Firstly, I'll say that reusing a tabular data model (using DAX) in SSAS is convenient. I have used Visual Studio SSDT to create tabular data models to upload to SSAS, just as you would with Powerpivot, but can use that data model for other reports as well. Powerpivot can be used to pull directly from an RDBMS and other sources like you said, to build a data model for that report. The source data isn't the cleanest, but it will do the job. The downside of that is that you cannot "reuse" that data model; it is basically embedded into that Excel Powerpivot. It would be nice to have the direction go both ways; from SSAS to Excel, and from Powerpivot to SSAS. Finally, I did look into SharePoint and it is just simply way too costly for just Powerpivot reports. It would be extremely convenient and I would love to have it, but not at the price. However, we are looking into Power BI for Office 365 instead.

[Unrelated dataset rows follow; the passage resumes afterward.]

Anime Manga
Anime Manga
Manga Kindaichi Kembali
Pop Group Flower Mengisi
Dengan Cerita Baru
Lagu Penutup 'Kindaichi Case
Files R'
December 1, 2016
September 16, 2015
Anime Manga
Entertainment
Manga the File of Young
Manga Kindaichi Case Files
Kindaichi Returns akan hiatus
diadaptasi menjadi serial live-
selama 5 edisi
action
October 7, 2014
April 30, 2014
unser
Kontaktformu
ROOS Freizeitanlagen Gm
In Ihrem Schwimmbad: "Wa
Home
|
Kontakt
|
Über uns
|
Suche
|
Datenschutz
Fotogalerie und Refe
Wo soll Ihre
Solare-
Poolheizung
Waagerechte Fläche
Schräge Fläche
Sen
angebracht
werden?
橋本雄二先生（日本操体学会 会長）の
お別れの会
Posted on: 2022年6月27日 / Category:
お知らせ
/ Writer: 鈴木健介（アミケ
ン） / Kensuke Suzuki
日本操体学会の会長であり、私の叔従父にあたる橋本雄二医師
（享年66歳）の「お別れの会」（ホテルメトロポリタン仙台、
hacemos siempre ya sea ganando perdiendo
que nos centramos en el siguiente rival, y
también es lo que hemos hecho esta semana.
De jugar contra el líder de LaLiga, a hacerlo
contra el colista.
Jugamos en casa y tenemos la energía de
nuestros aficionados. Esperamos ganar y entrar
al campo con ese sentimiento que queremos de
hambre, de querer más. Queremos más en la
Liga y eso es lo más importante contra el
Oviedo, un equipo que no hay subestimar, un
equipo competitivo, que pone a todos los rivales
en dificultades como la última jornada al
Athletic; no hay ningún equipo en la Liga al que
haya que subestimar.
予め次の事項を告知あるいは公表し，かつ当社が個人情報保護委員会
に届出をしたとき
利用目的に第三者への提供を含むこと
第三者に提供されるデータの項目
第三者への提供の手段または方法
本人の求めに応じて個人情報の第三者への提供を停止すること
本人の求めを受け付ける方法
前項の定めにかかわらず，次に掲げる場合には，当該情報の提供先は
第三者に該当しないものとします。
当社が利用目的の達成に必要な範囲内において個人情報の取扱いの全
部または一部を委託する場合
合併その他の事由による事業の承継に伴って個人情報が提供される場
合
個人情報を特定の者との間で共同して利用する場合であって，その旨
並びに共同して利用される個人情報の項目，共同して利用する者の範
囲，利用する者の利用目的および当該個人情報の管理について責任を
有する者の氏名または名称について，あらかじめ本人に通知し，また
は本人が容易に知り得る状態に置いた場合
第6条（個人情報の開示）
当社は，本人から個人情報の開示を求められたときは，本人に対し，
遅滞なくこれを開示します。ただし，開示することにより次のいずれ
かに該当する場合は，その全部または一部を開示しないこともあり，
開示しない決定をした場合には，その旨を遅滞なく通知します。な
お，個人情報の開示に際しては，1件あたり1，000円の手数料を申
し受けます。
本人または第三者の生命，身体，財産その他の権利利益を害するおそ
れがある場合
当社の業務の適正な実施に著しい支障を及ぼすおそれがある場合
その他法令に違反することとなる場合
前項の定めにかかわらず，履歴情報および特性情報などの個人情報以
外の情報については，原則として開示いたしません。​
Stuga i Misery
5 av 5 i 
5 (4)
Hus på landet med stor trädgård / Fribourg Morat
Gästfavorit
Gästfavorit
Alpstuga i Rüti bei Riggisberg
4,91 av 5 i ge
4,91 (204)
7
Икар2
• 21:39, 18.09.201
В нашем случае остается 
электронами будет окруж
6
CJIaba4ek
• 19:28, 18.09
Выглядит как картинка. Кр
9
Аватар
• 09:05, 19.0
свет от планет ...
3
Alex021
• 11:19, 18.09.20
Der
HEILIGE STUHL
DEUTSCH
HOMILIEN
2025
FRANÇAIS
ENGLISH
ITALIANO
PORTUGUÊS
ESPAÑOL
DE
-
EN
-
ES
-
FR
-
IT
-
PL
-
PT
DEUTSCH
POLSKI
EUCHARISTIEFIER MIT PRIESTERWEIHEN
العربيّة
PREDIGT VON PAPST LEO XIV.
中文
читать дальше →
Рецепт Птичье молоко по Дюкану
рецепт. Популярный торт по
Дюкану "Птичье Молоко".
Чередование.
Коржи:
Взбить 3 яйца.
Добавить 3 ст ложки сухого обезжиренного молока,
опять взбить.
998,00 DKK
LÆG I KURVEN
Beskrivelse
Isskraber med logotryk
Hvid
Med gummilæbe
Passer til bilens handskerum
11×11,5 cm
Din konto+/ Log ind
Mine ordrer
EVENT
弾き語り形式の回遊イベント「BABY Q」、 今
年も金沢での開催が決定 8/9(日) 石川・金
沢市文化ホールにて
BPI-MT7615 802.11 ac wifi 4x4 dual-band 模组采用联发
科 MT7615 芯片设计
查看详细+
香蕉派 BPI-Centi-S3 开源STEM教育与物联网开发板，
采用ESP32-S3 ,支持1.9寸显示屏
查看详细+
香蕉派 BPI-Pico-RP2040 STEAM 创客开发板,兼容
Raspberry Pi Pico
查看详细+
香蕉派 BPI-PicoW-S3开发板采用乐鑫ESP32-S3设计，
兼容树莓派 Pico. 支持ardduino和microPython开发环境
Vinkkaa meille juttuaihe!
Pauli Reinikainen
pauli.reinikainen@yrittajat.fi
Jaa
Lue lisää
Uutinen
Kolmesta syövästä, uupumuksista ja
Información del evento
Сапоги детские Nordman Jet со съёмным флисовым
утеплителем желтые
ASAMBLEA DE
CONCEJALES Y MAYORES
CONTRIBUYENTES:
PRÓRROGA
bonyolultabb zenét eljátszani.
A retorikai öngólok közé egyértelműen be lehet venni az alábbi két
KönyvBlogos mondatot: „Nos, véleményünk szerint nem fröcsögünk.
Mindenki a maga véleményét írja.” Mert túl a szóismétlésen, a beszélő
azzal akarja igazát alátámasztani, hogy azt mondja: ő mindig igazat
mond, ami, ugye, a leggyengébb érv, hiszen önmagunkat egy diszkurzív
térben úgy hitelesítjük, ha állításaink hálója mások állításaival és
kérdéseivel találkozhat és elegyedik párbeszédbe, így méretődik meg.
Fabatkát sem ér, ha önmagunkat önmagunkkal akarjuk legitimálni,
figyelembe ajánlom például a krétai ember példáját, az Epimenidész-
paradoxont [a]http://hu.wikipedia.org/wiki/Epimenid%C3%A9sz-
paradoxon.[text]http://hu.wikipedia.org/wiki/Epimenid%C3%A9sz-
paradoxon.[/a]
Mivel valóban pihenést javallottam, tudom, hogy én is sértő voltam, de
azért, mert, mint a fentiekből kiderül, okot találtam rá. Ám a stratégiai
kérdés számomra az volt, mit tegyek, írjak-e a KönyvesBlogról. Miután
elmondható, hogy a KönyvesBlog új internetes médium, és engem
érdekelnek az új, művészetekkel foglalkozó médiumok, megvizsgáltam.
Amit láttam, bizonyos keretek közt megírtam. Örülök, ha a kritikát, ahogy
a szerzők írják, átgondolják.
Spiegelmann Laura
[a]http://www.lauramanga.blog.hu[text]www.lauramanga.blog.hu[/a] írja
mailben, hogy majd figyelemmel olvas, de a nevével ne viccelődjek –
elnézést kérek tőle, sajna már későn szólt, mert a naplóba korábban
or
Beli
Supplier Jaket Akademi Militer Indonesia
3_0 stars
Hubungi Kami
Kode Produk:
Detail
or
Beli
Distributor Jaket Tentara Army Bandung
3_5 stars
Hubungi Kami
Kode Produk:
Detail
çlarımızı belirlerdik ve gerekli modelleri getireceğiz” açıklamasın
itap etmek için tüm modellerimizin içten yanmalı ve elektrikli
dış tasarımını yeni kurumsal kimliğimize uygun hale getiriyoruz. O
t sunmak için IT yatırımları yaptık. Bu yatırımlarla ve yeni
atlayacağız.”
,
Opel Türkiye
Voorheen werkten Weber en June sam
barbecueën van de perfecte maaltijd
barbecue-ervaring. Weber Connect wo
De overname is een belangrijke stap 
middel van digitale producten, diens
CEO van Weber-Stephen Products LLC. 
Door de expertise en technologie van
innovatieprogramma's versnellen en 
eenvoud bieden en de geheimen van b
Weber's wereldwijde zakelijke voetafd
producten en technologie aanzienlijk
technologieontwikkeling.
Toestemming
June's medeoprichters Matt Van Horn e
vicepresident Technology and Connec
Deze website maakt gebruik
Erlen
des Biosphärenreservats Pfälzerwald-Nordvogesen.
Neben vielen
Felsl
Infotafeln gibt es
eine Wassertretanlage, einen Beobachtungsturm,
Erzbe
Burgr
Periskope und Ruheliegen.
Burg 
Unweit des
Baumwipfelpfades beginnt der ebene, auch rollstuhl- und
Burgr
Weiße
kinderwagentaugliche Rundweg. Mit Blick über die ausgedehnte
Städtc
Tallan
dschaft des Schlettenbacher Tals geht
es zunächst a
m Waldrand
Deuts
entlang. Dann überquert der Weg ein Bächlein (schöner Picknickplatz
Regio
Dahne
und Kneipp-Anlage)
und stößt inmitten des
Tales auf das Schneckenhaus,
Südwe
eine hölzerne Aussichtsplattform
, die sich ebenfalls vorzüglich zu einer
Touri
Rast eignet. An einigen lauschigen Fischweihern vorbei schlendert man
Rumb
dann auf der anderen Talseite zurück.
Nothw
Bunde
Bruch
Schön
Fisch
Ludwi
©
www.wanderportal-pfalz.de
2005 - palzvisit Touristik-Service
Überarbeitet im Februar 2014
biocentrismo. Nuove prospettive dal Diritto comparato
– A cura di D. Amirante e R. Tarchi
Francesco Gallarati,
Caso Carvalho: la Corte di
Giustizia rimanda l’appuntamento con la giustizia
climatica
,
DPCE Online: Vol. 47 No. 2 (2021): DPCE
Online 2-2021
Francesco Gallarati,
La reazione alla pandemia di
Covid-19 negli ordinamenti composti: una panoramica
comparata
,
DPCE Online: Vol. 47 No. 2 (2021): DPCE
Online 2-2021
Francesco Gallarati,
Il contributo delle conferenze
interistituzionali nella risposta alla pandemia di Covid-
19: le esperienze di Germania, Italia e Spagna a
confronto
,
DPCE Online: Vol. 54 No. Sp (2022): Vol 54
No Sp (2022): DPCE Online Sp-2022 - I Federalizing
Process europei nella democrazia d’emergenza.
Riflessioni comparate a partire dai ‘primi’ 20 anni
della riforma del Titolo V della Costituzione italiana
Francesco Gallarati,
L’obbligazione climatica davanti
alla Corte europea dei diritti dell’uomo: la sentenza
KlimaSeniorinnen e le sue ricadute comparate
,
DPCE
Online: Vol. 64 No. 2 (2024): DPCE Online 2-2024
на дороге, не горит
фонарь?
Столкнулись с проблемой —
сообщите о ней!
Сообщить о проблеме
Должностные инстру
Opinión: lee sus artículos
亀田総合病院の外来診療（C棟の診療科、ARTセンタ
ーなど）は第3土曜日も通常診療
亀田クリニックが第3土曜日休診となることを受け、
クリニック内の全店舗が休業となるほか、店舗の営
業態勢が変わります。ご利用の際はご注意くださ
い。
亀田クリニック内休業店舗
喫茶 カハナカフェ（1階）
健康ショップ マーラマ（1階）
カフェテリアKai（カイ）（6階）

Finally, I have tried to get the other users here to work with Powerpivot, and that has not gone very well. This leads me to question the definition of "Power User". To begin with, we may want to define that better. Power User of what? Excel? Doubt it. That is what the other users here are that I refer to and they not only are reluctant, but I don't think capable of thinking in terms of data like myself. Power User of Data? That's closer. Is the finance guy going to learn DAX? I had Excel 2013 installed on his computer initially for him to view the reports that I create in Powerpivot, and he is even afraid of trying to figure out slicers (He's coming from Excel 2007).
I think it all comes down to whether you want to learn something new and spend the time getting there or not. If data wasn't my job here, I doubt that I would spend time learning to create reports with Powerpivot. However, I do think I would spend the time trying to actually use the reports and dashboards created from Powerpivot. From what I've seen, even that's too much for the users I work with, even if they really like the results (and they do, when I show them). I would be interested to see what everyone else's experience as/working with "Power Users" is compared to mine.